The XC90 will also be offered with a new 390bhp plug-in hybrid powertrain, combining the 2 litre petrol engine with an electric motor, which, as well as being the most powerful variant, is also the most efficient, with CO2 emissions of only 60g/km.


UK to invest £11 million in hydrogen fuel

The Office for Low Emission Vehicles has announced an investment of £11 million in hydrogen stations and vehicles. Co-funded by government and the industry, the money will see 15 hydrogen refuelling stations open across the UK by finishing eight currently in development and building seven from scratch. Two of the eleven million pounds will purchase a “fleet” of 40 hydrogen-fuelled vehicles for the public sector to use in certain metropolitan areas.

Toyota, one of the industry backers, will be releasing their first hydrogen fuel cell electric vehicle to the UK market next year.

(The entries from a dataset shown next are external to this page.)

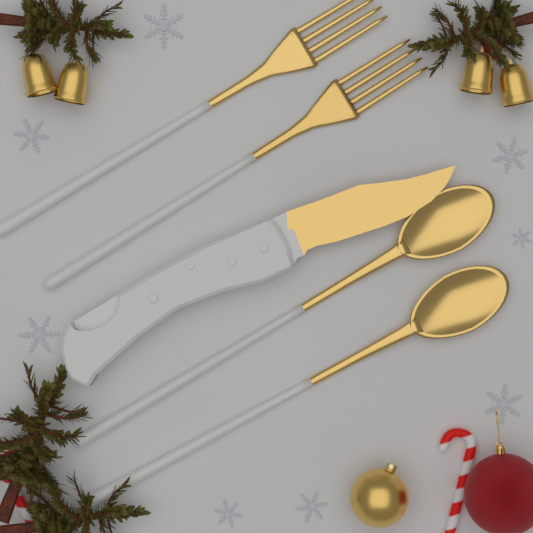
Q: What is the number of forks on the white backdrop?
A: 2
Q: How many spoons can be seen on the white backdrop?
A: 2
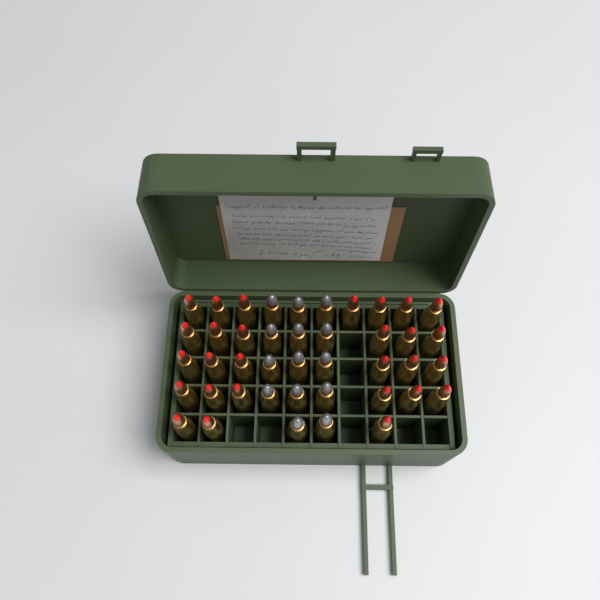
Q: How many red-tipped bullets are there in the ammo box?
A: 28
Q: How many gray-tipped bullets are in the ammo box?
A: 14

Matthew Hancock, minister for business, said the funding would help make the UK a "global leader" in ultra-low emission cars, “Hydrogen cars present us with a huge economic opportunity and can bolster our internationally renowned automotive industry. We want to make the UK one of the best places in the world to design, manufacture and sell ultra-low emission vehicles.&rdquo

While good news for ultra-low emission supporters and environmentalists, the ratio of hydrogen stations to conventional petrol stations in the UK (about 8,500) will still be tiny.